Он вдруг остро ощутил прилив какой-то неведомой смеси разочарования, боли, отчаяния, страха, всего того, что, подобно лавине, захлестнуло его душу. Словно невысказанные чувства Арчегова, заливаемые водкой и задвинутые им в самые потаенные уголки разума, вырвались наружу.
Ермаков вдруг вспомнил самого себя в госпитале, когда врач кричал ему в лицо, вырывая его из цепких лап смерти, кричал «Борись!», «Живи!», но ему было уже все равно. Душа, опустошенная войной, отказывалась и жить, и бороться. Разом умерли все чувства и эмоции.

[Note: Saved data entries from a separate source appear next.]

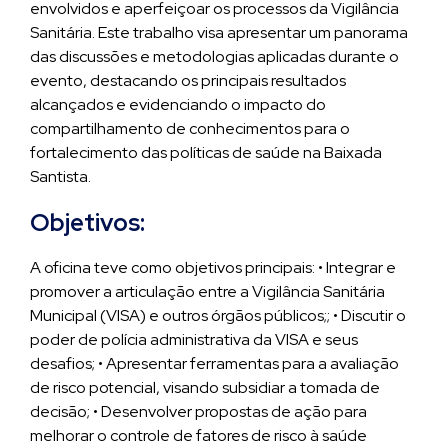
envolvidos e aperfeiçoar os processos da Vigilância
Sanitária. Este trabalho visa apresentar um panorama
das discussões e metodologias aplicadas durante o
evento, destacando os principais resultados
alcançados e evidenciando o impacto do
compartilhamento de conhecimentos para o
fortalecimento das políticas de saúde na Baixada
Santista.
Objetivos:
A oficina teve como objetivos principais: • Integrar e
promover a articulação entre a Vigilância Sanitária
Municipal (VISA) e outros órgãos públicos;; • Discutir o
poder de polícia administrativa da VISA e seus
desafios; • Apresentar ferramentas para a avaliação
de risco potencial, visando subsidiar a tomada de
decisão; • Desenvolver propostas de ação para
melhorar o controle de fatores de risco à saúde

Только лучиком надежды теплилась мысль о жене и сыне, о возвращении домой, возвращении с войны.
Именно это и спасло его тогда, воскресило и дало силы для борьбы не столько с ранами, сколько с самим собой.
— А ты, батенька, жидковат оказался, — он разглядывал лицо Арчегова в зеркале, пытаясь если не заглянуть в душу, то хотя бы понять, — раз не захотел бороться до конца! Или просто не смог?
Константин понимал его боль, понимал до самой последней капельки, ведь он сам прошел через это. Для обычного человека крушением мира было бы предательство близкого человека: измена жены, к которой он, как Одиссей, шел через все свои скитания, а, вернувшись в родной дом, ведомый лучиком маяка, которым все эти годы была его любовь, в одночасье потерял все.